About two-thirds of the subjects with phantom limbs can move them at will, for instance in trying to take hold of something. Ramachandran and Blakeslee mention a case of someone who reached with his phantom arm for a cup. When the cup was pulled away, he cried out in pain, because his phantom fingers had just taken hold of the ear (Ramachandran & Blakeslee 1998, 64).

3 Phantoms and disembodiment

When the French philosopher Descartes argued in the 17th century for the self as res cogitans, phantom phenomena were already known. According to Descartes we need not be embodied at all. We are essentially a thinking thing: res cogitans. We are intimately connected with our bodies. But the body, extended in physical space, res extensa, is not essentially a part of us.

In the present context of embodied embedded cognition, Cartesianism is seen as the worst kind of armchair philosophy. Descartes couldn’t be more wrong in his exclusion of the body from the self. Yet it is interesting to see that Descartes does not solely rely on intuitions for his claim. He also uses empirical data on phantom phenomena in his argument. He says:

[I]n an infinitude of other cases I found error in judgements founded on the external senses. And not only in those founded on the external senses, but even in those founded on the internal as well; for is there anything more intimate or more internal than pain? And yet I have learned from some persons whose arms or legs have been cut off, that they sometimes seemed to feel pain in the part which had been amputated, which made me think that I could not be quite certain that it was a certain member which pained me, even although I felt pain in it (Descartes Meditation VI; HR I, 189).

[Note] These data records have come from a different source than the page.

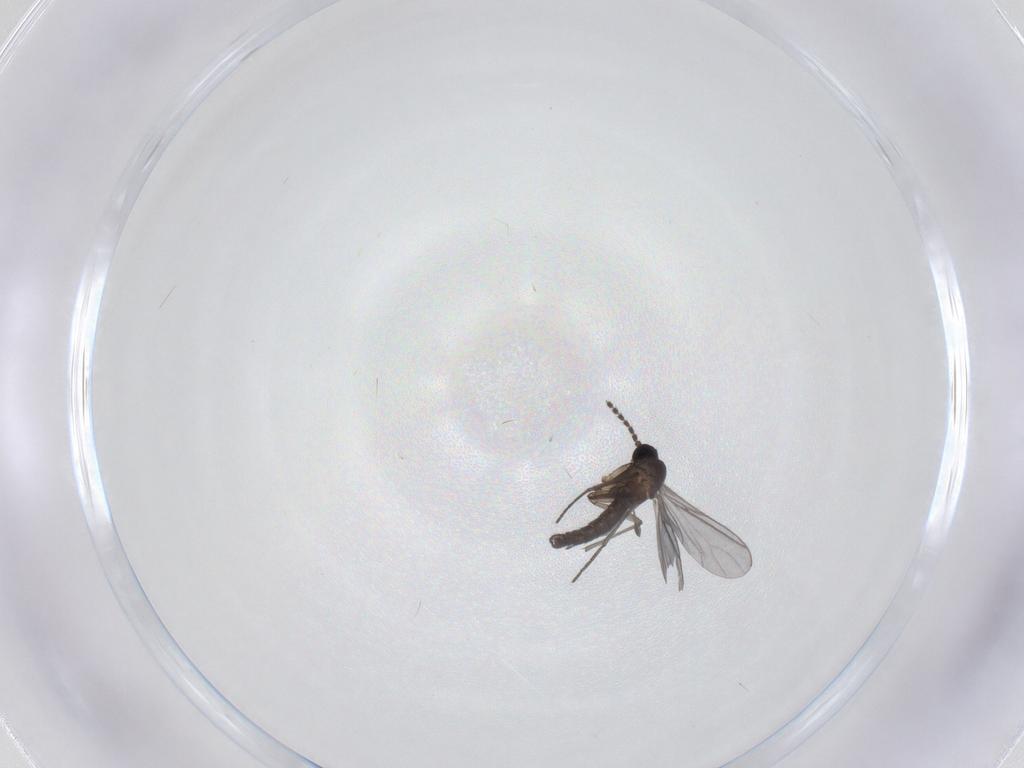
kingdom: Animalia
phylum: Arthropoda
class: Insecta
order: Diptera
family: Sciaridae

So even the internal sense, proprioception, cannot be used as an argument that we are embodied in the sense of having a real body. The content of proprioception is intrinsically spatial (Brewer 1995; Bermúdez 1998): it is not, for instance, a pure, non-spatial sensation of pain that is somehow inferred to originate in the finger, it is a pain-in-the-finger. The spatial location is part of the feeling from the outset, and we have an immediate inclination to act towards that particular location. Not, however, towards a particular location in objective space, but rather towards a location that is primarily a part of the body.[5] But this very spatiality can be wrong, as phantom phenomena show. If anything, it is the sensational part of proprioceptive content that is perhaps incorrigible, but the spatial part is certainly fallible. So it seems as though we cannot use proprioception in an argument for real embodiment.

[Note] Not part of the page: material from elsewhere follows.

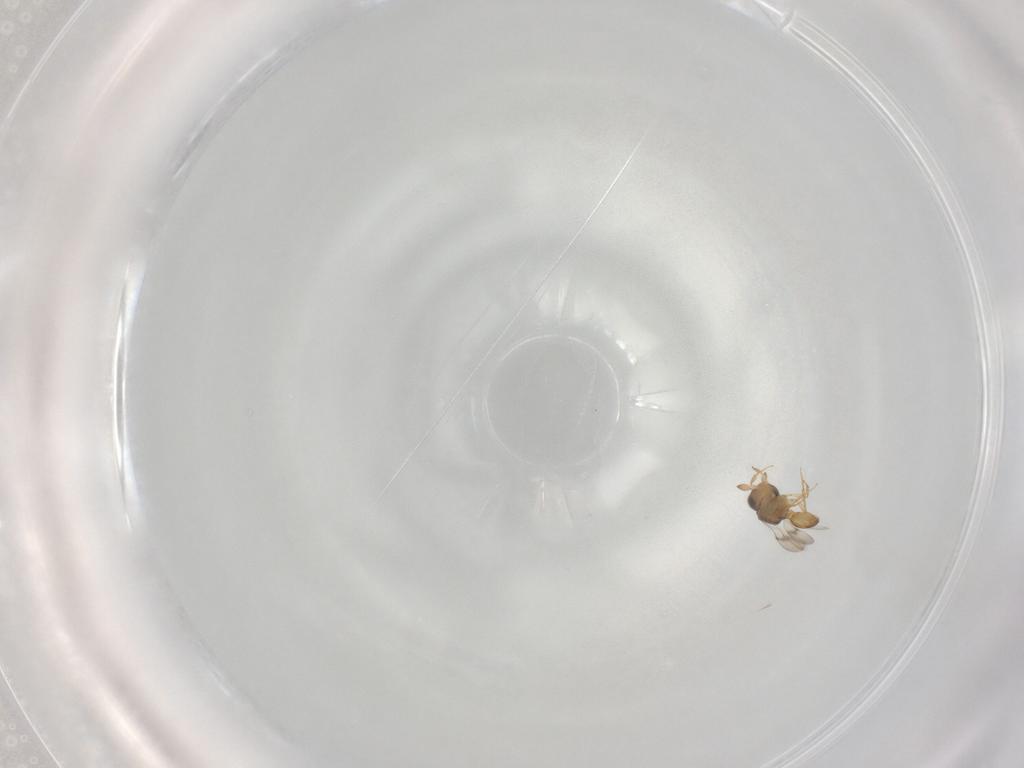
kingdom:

Descartes discusses the case of a girl with a phantom arm:

She had various pains, sometimes in one of the fingers of the hand which was cut off, and sometimes in another. This could clearly only happen because the nerves which previously had been carried all the way from the brain to the hand, and afterwards terminated in the arm near the elbow, were there affected in the same way as it was their function to be stimulated for the purpose of impressing on the mind residing in the brain the sensation of pain in this and that finger (Descartes Principles IV, 196; HRI, 293-294).

This kind of explanation is known as the bell-rope account. When a certain bell rings on the bell-board in the butler’s pantry, it is a sign that someone rang in the library. But that same bell will ring when the connecting rope is pulled anywhere on its way from the library to the pantry. So a prankster could fool the butler into thinking that he is wanted in the library, by pulling the rope somewhere else.